Charlie Parker (1920-1955) - Bebop Sax


Charlie Parker (1920-1955)

Koko (c. 1945)









Lady, Be Good (1946, after George Gershwin)









Embraceable You (1947, after George Gershwin)









Klactoveedsedstene (1947)









Crazeology (1947)









Parker's Mood (1948)











Out of Nowhere (1948, with Miles Davis)

Charles Parker, Jr. (August 29, 1920 – March 12, 1955) was an American jazz saxophonist and composer.

Parker is widely considered one of the most influential of jazz musicians, along with Louis Armstrong and Duke Ellington. Parker acquired the nickname "Yardbird" early in his career, and the shortened form "Bird" remained Parker's sobriquet for the rest of his life, inspiring the titles of many Parker compositions, such as "Yardbird Suite" and "Ornithology."
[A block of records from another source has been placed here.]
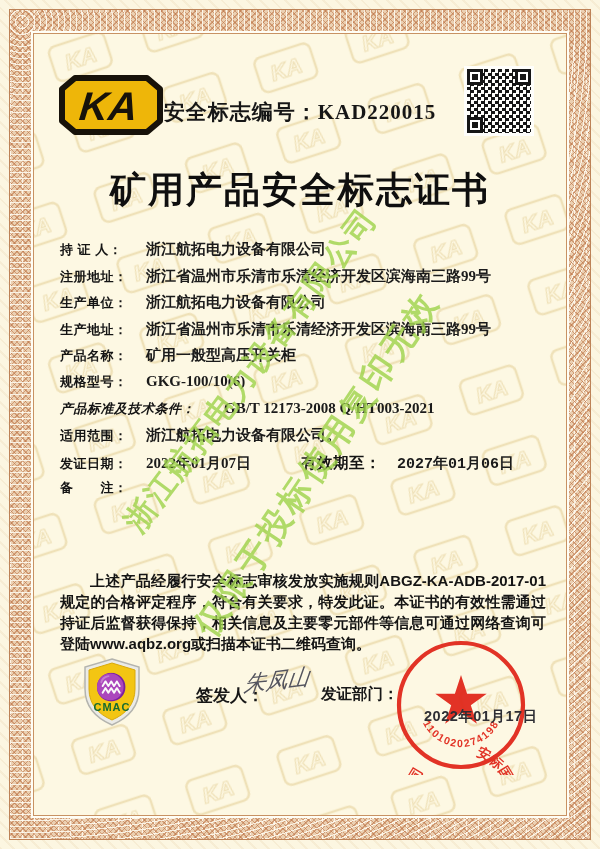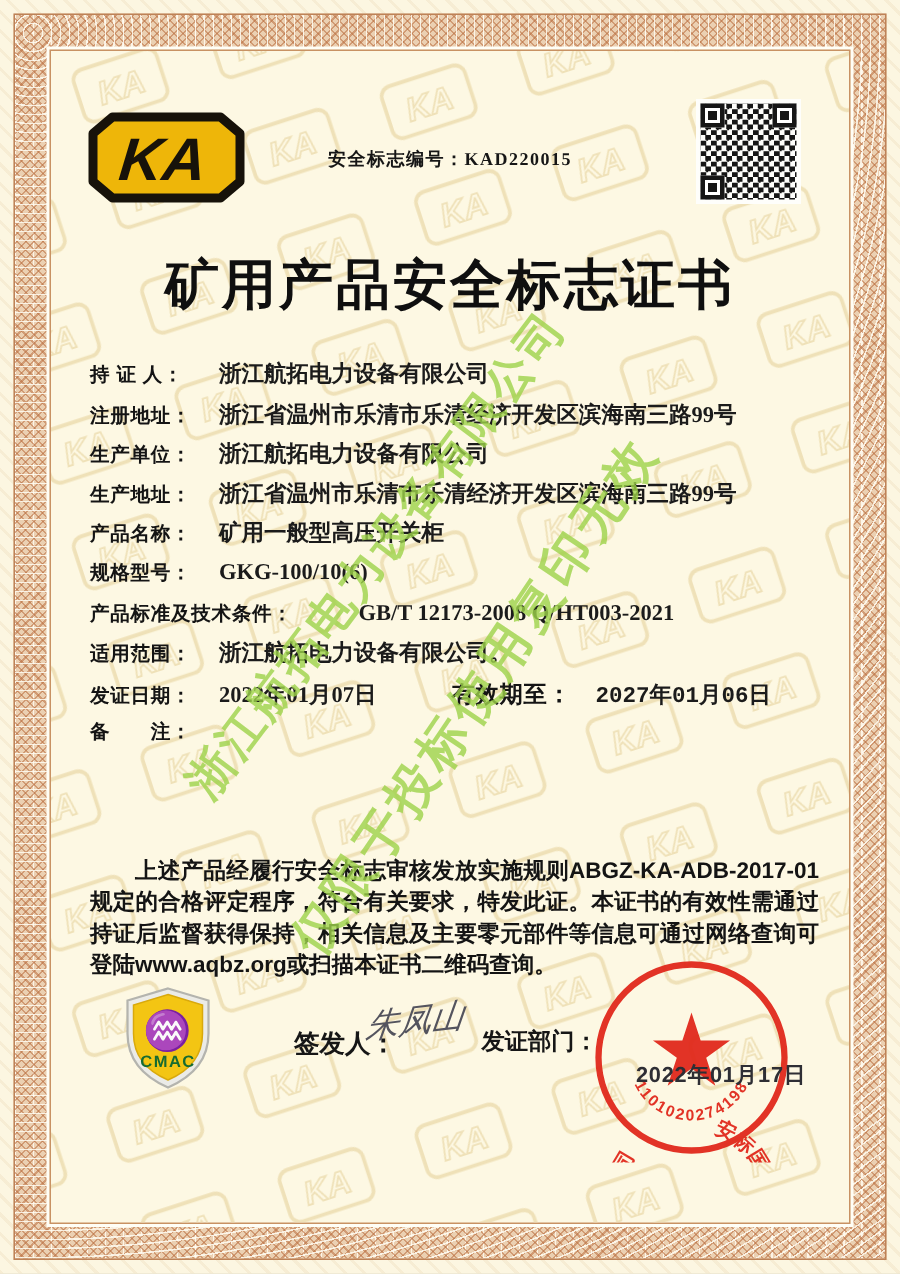--- a/index.html
+++ b/index.html
@@ -20,40 +20,40 @@
       repeating-linear-gradient(90deg, rgba(255,248,236,.9) 0 1px, transparent 1px 12px);
   }
   .inner{
     position:absolute;inset:33px;background:#fdf8e3;
     border:1px solid #c89263;box-shadow:0 0 0 2px #fffef6;
   }
   .tiles{position:absolute;left:0;top:0;width:100%;height:100%;z-index:0;}
 
   .ka-badge{position:absolute;left:24px;top:40px;width:106px;height:62px;z-index:2;}
   .cert-line{position:absolute;left:0;right:0;top:64px;text-align:center;
-    font-size:12px;font-weight:bold;letter-spacing:1px;z-index:2;}
+    font-size:21px;font-weight:bold;letter-spacing:1px;z-index:2;}
   .cert-no{font-family:"Liberation Serif",serif;}
 
   .qr{position:absolute;right:32px;top:32px;width:70px;height:70px;background:#fefefb;
     padding:3px;box-sizing:border-box;z-index:2;}
   .qr-mods{position:relative;width:100%;height:100%;
     background-image:repeating-conic-gradient(#161616 0% 25%, transparent 0% 50%);
     background-size:7px 7px;}
   .f{position:absolute;width:16px;height:16px;border:3px solid #161616;background:#fff;box-sizing:border-box;}
   .f::after{content:"";position:absolute;inset:2px;background:#161616;}
   .f.tl{left:0;top:0}.f.tr{right:0;top:0}.f.bl{left:0;bottom:0}
 
   .title{position:absolute;left:0;right:0;top:132px;text-align:center;
     font-size:36px;font-weight:900;color:#0f0f0f;letter-spacing:2px;z-index:2;font-family:Liberation Mono, monospace;}
 
   .fields{position:absolute;left:26px;right:8px;top:206px;z-index:2;}
   .row{display:flex;align-items:baseline;height:26.6px;}
   .flabel{font-weight:bold;font-size:13px;color:#141414;white-space:pre;
     width:86px;flex:none;letter-spacing:.5px;}
-  .row.wide .flabel{width:auto;margin-right:44px;}
+  .row.wide .flabel{width:auto;margin-right:29px;font-style:italic;}
   .fvalue{font-family:"Liberation Serif",serif;font-weight:bold;font-size:15px;
     color:#1b1b1b;white-space:nowrap;flex:none;}
   .flabel2{font-weight:bold;font-size:15.5px;color:#141414;white-space:pre;
     flex:none;margin-left:50px;letter-spacing:.5px;}
   .fvalue2{font-family:Liberation Mono, monospace;font-weight:bold;font-size:15px;
     color:#1b1b1b;white-space:nowrap;flex:none;margin-left:16px;}
 
   .notice{position:absolute;left:26px;right:20px;top:536px;
     font-size:15px;font-weight:bold;color:#141414;line-height:21px;
     text-align:justify;text-indent:2em;z-index:2;}

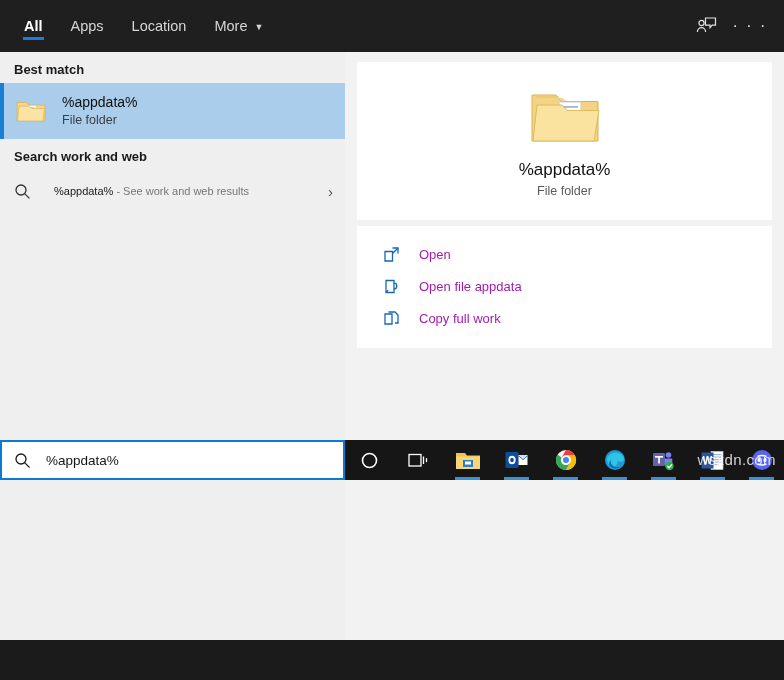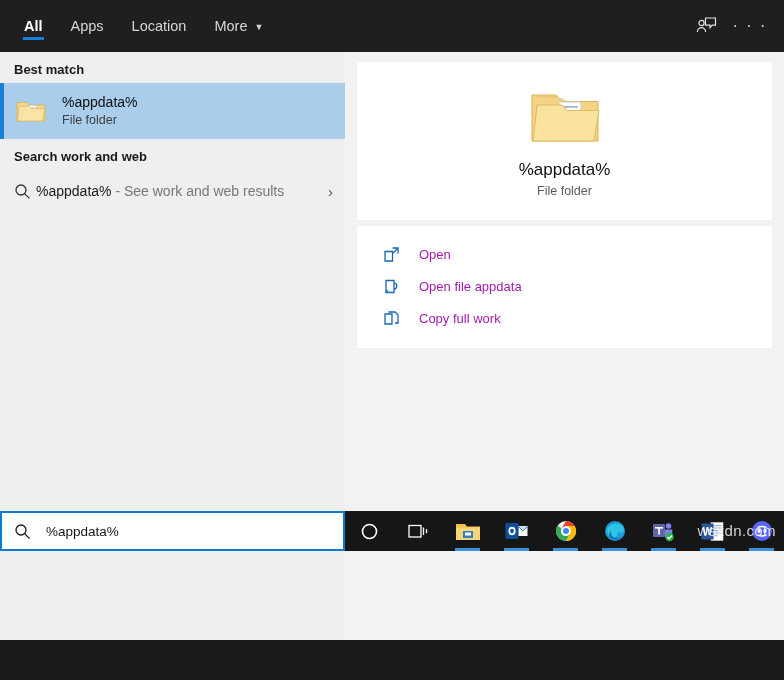--- a/index.html
+++ b/index.html
@@ -9,21 +9,21 @@
     width: 784px;
     height: 680px;
     overflow: hidden;
     font-family: "Liberation Sans", sans-serif;
     background: #1b1b1b;
   }
 
   #app {
     position: relative;
     width: 784px;
-    height: 551px;
+    height: 480px;
     background: #f2f2f2;
     border-radius: 12px;
   }
 
   
   .header {
     position: absolute;
     top: 0; left: 0;
     width: 784px;
     height: 52px;
@@ -119,21 +119,21 @@
   .res-sub { font-size: 12.5px; color: #3d3d3d; }
 
   .web-row {
     display: flex;
     align-items: center;
     height: 42px;
     padding: 0 12px 0 14px;
     cursor: default;
   }
   .web-row .magnifier { flex: 0 0 auto; width: 22px; display:flex; align-items:center; }
-  .web-row .web-label { margin-left: 0; font-size: 14px; color: #1a1a1a; white-space: nowrap; }
+  .web-row .web-label { margin-left: 18px; font-size: 11px; color: #1a1a1a; white-space: nowrap; }
   .web-row .web-label .muted { color: #777; }
   .web-row .chev { margin-left: auto; color: #555; font-size: 15px; }
 
   
   .right-pane {
     position: absolute;
     top: 52px; left: 345px;
     width: 439px;
     height: 588px;
     background: #f2f2f2;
Parker played a leading role in the development of bebop, a form of jazz characterized by fast tempos, virtuoso technique, and improvisation based on harmonic structure. Parker's innovative approaches to melody, rhythm, and harmony exercised enormous influence on his contemporaries. Several of Parker's songs have become standards, including "Billie's Bounce," "Anthropology," "Ornithology," and "Confirmation." He introduced harmonic practices from concert music, including a tonal vocabulary employing 9ths, 11ths and 13ths of chords, rapidly implied passing chords, and new variants of altered chords and chord substitutions. His tone was clean and penetrating, but sweet and plaintive on ballads. Although many Parker recordings demonstrate dazzling virtuoso technique and complex melodic lines -- such as "Koko," "Kim," and "Leap Frog" -- he was also one of the great blues players. His themeless blues improvisation "Parker's Mood" represents one of the most deeply affecting recordings in jazz.

At various times, Parker fused jazz with other musical styles, from various types of classical music to Latin, establishing paths followed later by others.

Parker also became an icon for the hipster subculture and later the Beat generation, personifying the conception of the jazz musician as an uncompromising artist and intellectual, rather than just a popular entertainer.